When she was two years old, her pediatrician recommended he and his then wife take her to a specialist because she was still not speaking.  The diagnosis was autism, and almost immediately her treatment began.  Aguirre placed her in speech therapy and by the time she entered pre-K, Anna-Michelle spoke well enough to participate in special needs classes.  Something her father acknowledges he struggled deeply with to accept.

“A parent never expects to have his or her son or daughter diagnosed with a mental illness,” says Aguirre. “My problem was not understanding her mental illness, my problem was accepting it.”

Anna-Michelle’s constant care needs, in fact, led to her mother making the decision to abandon her two children two years ago.  Aguirre recognizes she was the main caretaker of their daughter during the first five years of her diagnosis.

In the National Alliance on Mental Illness of Houston (NAMI), however, the father found the help he needed to finally accept his daughter’s mental illness.

NAMI is a local non-profit organization run primarily by relatives of people diagnosed with mental illnesses.  Its aim is to provide information on the various forms of mental illnesses and to offer support groups to members of families, especially parents.

“In reality, this is a process whereby all reserves of hope and of the possibility of believing that things will one day get better, are being mined, little by little…into nothingness,” confesses Aguirre.

This story was originally published in Spanish in the Houston Chronicle’s Spanish-language publication, La Voz de Houston.  It was translated to English by the author, Juan Alanis, and may be found in its original form HERE.

When to act if you suspect a mental issue:
Experts say the most important thing for parents to know is that they are not losing anything by seeking a professional opinion if they suspect their child could be presenting symptoms of a possible mental illness.  The following are guidelines for determining whether a child requires a professional evaluation:

–       If a parent suspects their child may be suffering from a mental illness they should seek a professional evaluation.  Experts recommend parents trust their instincts.

–       If a child says he/she wants to die or does not want to live any longer, this should always be taken seriously, and the child should receive immediate attention from a professional.

–       If a child becomes increasingly isolated, their school grades drop suddenly, if they are increasingly irritable, or sleep too much or not enough.

–       If a friend of your child expresses concern about their wellbeing.

–       If a child compulsively bites their nails or washes their hands, or develops any other compulsive behavior.

–       If a child eats too much or not enough.

–       And always, if a child has experienced any form of trauma in their life.

Sources: Sylvia Muzquiz-Drummond, medical director of the mental health division MHMRA, and Bianca Walker, director of behavioral health services DePelchin Children’s Center.

Financial aid for Bilingual Social Workers:
Each semester the School of Social Work at the University of Houston offers five full scholarships, as well as several partial scholarships, for bilingual students seeking a master’s degree in social work. The requirements are:

–       A bachelor’s degree in any discipline.

–       A grade point average of 3.0

–       The student must complete the two-year program.

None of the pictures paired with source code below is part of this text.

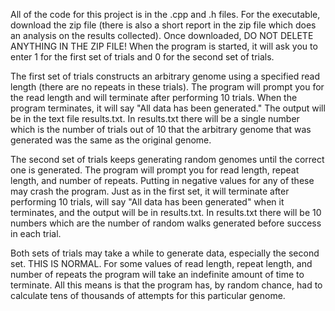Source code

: All of the code for this project is in the .cpp and .h files. For the executable, download the zip file (there is also a short report in the zip file which does an analysis on the results collected). Once downloaded, DO NOT DELETE ANYTHING IN THE ZIP FILE! 
When the program is started, it will ask you to enter 1 for the first set of trials and 0 for the second set of trials.

The first set of trials constructs an arbitrary genome using a specified read length (there are no repeats in these trials). 
The program will prompt you for the read length and will terminate after performing 10 trials. 
When the program terminates, it will say "All data has been generated."
The output will be in the text file results.txt. In results.txt there will be a single number which is the number of trials out of 10 that the arbitrary genome that was generated was the same as the original genome.

The second set of trials keeps generating random genomes until the correct one is generated. The program will prompt you for read length, repeat length, and number of repeats. 
Putting in negative values for any of these may crash the program. 
Just as in the first set, it will terminate after performing 10 trials, will say "All data has been generated" when it terminates, and the output will be in results.txt.
In results.txt there will be 10 numbers which are the number of random walks generated before success in each trial.

Both sets of trials may take a while to generate data, especially the second set. THIS IS NORMAL. 
For some values of read length, repeat length, and number of repeats the program will take an indefinite amount of time to terminate.
All this means is that the program has, by random chance, had to calculate tens of thousands of attempts for this particular genome. 
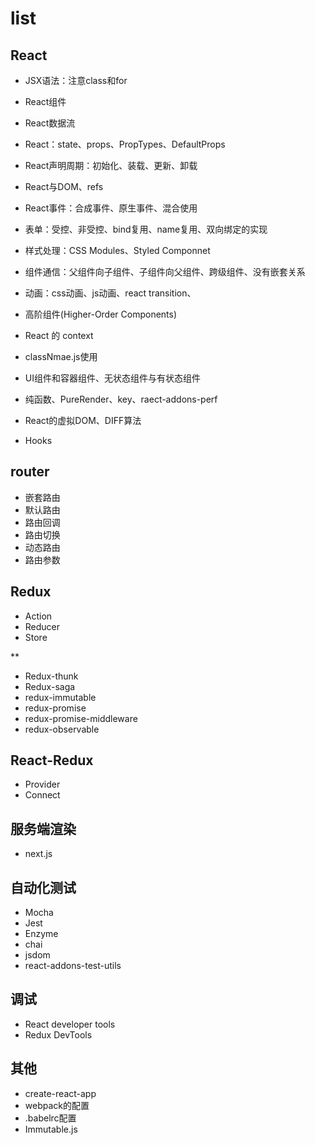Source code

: # list

## React

- JSX语法：注意class和for
- React组件
- React数据流
- React：state、props、PropTypes、DefaultProps
- React声明周期：初始化、装载、更新、卸载
- React与DOM、refs
- React事件：合成事件、原生事件、混合使用
- 表单：受控、非受控、bind复用、name复用、双向绑定的实现
- 样式处理：CSS Modules、Styled Componnet
- 组件通信：父组件向子组件、子组件向父组件、跨级组件、没有嵌套关系
- 动画：css动画、js动画、react transition、
- 高阶组件(Higher-Order Components)
- React 的 context
- classNmae.js使用
- UI组件和容器组件、无状态组件与有状态组件

- 纯函数、PureRender、key、raect-addons-perf
- React的虚拟DOM、DIFF算法

- Hooks

## router

- 嵌套路由
- 默认路由
- 路由回调
- 路由切换
- 动态路由
- 路由参数

## Redux

- Action
- Reducer
- Store

**
- Redux-thunk
- Redux-saga
- redux-immutable
- redux-promise
- redux-promise-middleware
- redux-observable

## React-Redux

- Provider
- Connect


## 服务端渲染

- next.js


## 自动化测试

- Mocha
- Jest
- Enzyme
- chai
- jsdom
- react-addons-test-utils

## 调试

- React developer tools
- Redux DevTools

## 其他

- create-react-app
- webpack的配置
- .babelrc配置
- Immutable.js
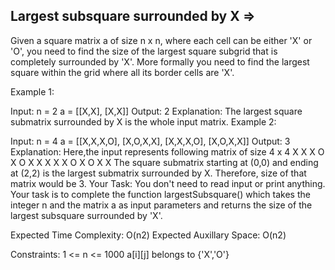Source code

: Largest subsquare surrounded by X  =>
---------------------------------


Given a square matrix a of size n x n, where each cell can be either 'X' or 'O', you need to find the size of the largest square subgrid that is completely surrounded by 'X'. More formally you need to find the largest square within the grid where all its border cells are 'X'.

Example 1:

Input:
n = 2
a = [[X,X],
     [X,X]]
Output:
2
Explanation:
The largest square submatrix 
surrounded by X is the whole 
input matrix.
Example 2:

Input:
n = 4
a = [[X,X,X,O],
     [X,O,X,X],
     [X,X,X,O],
     [X,O,X,X]]
Output:
3
Explanation:
Here,the input represents following 
matrix of size 4 x 4
X X X O
X O X X
X X X O
X O X X
The square submatrix starting at 
(0,0) and ending at (2,2) is the 
largest submatrix surrounded by X.
Therefore, size of that matrix would be 3.
Your Task:
You don't need to read input or print anything. Your task is to complete the function largestSubsquare() which takes the integer n and the matrix a as input parameters and returns the size of the largest subsquare surrounded by 'X'.

Expected Time Complexity: O(n2)
Expected Auxillary Space: O(n2)

Constraints:
1 <= n <= 1000
a[i][j] belongs to {'X','O'}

–       60 credit hours are required.

–       Students must be attending school full time in order to qualify for any kind of financial assistance.

–       920 hours of field work must also be completed as part of the master’s program.

–       After receiving a master’s degree, if the student received one of the five full scholarships, they must work for a local social work agency for a minimum of two years.

–       The current full scholarships cover tuition, fees, and books, approximately $ 12,500.